Consegna 1: Ricopia il passo del testo sull'artista che parte da "Egli non riproduce" e prosegue fino a "della società moderna.".
Consegna 2: Quali tecniche usa l'artista secondo il testo? Elencale tutte.
Consegna 3: In una o due frasi, spiega da che cosa dipende, secondo il testo sull'artista, il contorno grosso e nero delle figure.

Testo:
• • • •
La caratteristica di quest’artista è l’enfatizzare grandi particolari di una figura o di un oggetto con una tecnica che ricorda molto quella cinematografica dello “zoom”.
I fumetti riprendono soggetti reali della stampa, sottoponendoli a variazioni che esaltano il contorno e il colore. Il contorno, grosso e nero, dovuto dalla “vicina inquadratura” e’ simbolo di eleganza, e di forza plastica; le campiture sono trattate con puntini che s’ispirano al retino tipografico.
Egli non riproduce un fumetto originale, ma lo ripropone con qualche cambiamento o fa derivare la sua figura da più immagini e documenta l'appiattimento della società moderna.
Le tecniche da lui usate sono i colori piatti, i puntini del retino tipografico, e le dimensioni proprie della cartellonistica, così da creare un nuovo rapporto percettivo con l’osservatore.
Il risultato: immagini solari, chiaramente descrittive, ironiche, gioiosamente colorate, lontane dalle angosce esistenziali di tanti movimenti precedenti, espressive di un mondo nuovo, entusiasticamente moderno.
• • • •
Righe fornite:
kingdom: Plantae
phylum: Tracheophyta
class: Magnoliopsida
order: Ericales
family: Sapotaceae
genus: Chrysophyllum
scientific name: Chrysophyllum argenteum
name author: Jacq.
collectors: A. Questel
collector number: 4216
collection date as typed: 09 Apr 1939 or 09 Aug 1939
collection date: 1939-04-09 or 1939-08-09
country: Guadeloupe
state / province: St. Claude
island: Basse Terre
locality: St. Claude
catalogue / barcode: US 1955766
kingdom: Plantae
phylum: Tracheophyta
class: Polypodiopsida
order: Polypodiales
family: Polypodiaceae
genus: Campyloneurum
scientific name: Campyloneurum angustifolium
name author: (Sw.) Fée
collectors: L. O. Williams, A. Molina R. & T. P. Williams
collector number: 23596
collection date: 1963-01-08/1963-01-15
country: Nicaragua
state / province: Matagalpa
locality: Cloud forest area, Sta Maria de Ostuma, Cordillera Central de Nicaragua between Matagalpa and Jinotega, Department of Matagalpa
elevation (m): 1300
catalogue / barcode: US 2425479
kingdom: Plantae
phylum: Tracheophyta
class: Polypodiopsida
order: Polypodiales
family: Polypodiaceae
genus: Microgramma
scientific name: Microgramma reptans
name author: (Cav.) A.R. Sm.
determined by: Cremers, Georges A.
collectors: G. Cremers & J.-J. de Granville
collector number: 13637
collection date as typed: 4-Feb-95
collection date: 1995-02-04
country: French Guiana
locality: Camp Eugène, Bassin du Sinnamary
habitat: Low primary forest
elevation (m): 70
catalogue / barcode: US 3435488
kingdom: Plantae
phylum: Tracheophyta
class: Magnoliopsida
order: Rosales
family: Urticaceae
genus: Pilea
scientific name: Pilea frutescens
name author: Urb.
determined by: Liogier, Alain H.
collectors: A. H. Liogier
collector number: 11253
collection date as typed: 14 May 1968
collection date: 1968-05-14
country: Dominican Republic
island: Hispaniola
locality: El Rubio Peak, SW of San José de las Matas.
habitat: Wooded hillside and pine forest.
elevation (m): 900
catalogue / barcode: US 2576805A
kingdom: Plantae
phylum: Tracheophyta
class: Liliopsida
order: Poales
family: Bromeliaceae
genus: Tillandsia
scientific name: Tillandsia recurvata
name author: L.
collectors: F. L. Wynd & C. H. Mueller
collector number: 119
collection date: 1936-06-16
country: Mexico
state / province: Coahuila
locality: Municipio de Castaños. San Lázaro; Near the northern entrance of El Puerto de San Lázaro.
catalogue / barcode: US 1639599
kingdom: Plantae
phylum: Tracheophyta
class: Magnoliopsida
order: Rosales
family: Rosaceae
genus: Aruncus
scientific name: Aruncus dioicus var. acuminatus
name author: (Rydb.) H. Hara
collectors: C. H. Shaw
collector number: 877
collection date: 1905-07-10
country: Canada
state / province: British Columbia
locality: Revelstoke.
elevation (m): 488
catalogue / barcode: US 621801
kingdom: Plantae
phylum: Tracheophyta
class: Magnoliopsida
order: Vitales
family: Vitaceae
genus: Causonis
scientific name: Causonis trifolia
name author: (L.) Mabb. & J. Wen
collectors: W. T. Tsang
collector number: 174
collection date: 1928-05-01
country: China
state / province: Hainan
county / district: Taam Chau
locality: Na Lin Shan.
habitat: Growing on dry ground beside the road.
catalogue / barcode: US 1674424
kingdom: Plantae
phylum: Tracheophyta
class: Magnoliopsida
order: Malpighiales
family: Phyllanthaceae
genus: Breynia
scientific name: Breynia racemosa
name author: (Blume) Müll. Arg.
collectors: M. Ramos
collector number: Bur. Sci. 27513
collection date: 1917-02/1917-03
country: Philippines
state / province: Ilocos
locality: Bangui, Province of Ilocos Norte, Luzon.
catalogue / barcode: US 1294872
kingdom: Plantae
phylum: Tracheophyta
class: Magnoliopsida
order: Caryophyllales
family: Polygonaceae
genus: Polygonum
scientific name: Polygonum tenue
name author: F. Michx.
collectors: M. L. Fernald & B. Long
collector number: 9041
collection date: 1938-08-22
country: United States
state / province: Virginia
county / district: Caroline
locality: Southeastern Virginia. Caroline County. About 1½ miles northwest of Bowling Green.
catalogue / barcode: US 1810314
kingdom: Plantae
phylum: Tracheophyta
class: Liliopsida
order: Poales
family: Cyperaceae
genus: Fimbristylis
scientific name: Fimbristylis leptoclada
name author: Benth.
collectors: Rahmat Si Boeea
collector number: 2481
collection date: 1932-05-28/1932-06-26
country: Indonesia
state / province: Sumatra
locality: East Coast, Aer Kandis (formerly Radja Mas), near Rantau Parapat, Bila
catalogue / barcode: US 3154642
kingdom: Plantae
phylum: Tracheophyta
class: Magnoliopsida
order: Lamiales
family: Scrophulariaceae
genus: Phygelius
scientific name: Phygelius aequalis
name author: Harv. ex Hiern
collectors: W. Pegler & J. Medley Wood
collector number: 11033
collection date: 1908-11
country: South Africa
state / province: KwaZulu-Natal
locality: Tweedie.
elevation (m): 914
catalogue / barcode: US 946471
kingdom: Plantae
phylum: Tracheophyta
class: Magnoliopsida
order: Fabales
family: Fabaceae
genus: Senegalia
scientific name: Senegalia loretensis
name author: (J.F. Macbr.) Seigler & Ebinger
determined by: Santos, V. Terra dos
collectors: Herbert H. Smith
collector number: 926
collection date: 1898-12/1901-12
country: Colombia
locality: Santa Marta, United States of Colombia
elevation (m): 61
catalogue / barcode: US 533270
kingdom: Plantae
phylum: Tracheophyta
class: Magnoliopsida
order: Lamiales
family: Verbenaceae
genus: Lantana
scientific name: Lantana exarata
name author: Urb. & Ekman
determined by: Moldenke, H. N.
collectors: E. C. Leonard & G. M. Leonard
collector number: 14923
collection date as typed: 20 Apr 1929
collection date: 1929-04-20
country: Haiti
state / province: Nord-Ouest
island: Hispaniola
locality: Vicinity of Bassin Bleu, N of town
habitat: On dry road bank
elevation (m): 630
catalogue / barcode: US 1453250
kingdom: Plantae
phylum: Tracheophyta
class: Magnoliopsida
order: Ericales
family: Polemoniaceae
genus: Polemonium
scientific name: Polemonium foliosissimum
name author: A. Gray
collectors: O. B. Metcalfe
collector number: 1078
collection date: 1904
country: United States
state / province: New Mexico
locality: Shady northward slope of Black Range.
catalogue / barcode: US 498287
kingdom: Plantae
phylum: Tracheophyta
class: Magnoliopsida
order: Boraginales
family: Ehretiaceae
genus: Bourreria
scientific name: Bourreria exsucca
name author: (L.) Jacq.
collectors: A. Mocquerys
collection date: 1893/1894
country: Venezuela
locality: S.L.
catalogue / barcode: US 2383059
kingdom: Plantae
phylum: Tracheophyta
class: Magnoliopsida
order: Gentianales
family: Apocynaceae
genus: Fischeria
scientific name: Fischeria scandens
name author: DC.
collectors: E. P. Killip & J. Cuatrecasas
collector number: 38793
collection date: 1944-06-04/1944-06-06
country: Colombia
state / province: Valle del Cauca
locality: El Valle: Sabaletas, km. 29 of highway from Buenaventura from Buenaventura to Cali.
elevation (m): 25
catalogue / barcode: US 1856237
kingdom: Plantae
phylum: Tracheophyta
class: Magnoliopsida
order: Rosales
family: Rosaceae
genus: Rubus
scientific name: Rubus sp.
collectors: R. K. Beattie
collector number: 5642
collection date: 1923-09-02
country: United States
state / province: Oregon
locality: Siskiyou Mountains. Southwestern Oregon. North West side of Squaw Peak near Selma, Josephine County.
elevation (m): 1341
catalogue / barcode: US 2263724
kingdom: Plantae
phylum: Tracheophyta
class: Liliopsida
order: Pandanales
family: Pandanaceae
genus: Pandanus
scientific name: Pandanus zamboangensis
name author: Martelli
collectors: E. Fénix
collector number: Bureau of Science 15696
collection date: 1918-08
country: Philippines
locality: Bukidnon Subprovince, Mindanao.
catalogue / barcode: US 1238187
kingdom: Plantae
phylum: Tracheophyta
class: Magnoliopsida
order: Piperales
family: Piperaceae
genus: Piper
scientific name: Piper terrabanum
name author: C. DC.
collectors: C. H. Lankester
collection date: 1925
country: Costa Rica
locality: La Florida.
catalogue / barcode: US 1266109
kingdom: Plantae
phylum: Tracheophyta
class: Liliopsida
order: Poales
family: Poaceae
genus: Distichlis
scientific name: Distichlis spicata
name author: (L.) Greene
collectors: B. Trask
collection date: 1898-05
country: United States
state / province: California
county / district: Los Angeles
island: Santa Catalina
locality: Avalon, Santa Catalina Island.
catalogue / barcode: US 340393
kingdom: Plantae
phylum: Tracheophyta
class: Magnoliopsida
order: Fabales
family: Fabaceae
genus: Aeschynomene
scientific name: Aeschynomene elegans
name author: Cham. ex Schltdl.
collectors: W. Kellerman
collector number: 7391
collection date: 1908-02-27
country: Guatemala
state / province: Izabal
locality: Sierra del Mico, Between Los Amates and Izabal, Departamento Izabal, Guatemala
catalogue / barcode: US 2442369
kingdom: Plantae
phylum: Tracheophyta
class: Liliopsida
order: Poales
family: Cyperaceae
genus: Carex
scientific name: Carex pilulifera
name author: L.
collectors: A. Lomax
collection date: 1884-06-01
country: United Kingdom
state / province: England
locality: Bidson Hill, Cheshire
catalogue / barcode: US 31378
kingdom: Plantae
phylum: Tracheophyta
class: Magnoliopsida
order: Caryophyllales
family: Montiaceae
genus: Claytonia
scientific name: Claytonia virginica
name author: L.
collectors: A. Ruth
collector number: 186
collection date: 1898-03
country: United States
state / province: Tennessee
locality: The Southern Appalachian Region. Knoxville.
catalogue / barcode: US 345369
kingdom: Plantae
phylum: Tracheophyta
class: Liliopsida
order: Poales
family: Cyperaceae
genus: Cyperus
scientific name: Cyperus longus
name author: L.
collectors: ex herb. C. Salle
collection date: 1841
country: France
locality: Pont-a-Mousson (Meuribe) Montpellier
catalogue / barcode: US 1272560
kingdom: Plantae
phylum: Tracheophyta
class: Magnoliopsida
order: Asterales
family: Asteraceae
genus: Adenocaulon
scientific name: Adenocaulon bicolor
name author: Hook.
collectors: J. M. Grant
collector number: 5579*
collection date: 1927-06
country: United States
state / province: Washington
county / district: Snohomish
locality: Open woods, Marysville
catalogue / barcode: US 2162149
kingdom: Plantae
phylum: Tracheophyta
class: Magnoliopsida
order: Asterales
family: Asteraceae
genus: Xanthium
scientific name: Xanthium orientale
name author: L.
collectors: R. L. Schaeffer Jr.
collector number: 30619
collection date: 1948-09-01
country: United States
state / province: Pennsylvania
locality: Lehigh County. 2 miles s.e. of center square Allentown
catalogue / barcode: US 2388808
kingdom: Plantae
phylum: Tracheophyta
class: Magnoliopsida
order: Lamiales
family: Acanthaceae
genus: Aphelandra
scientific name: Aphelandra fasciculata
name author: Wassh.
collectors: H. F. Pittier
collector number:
• • • •
Risultato 1:
Egli non riproduce un fumetto originale, ma lo ripropone con qualche cambiamento o fa derivare la sua figura da più immagini e documenta l'appiattimento della società moderna.

Risultato 2:
- i colori piatti
- i puntini del retino tipografico
- le dimensioni proprie della cartellonistica

Risultato 3: Il contorno grosso e nero dipende dalla "vicina inquadratura" con cui l'artista ingrandisce i particolari. Il testo lo presenta come simbolo di eleganza e di forza plastica.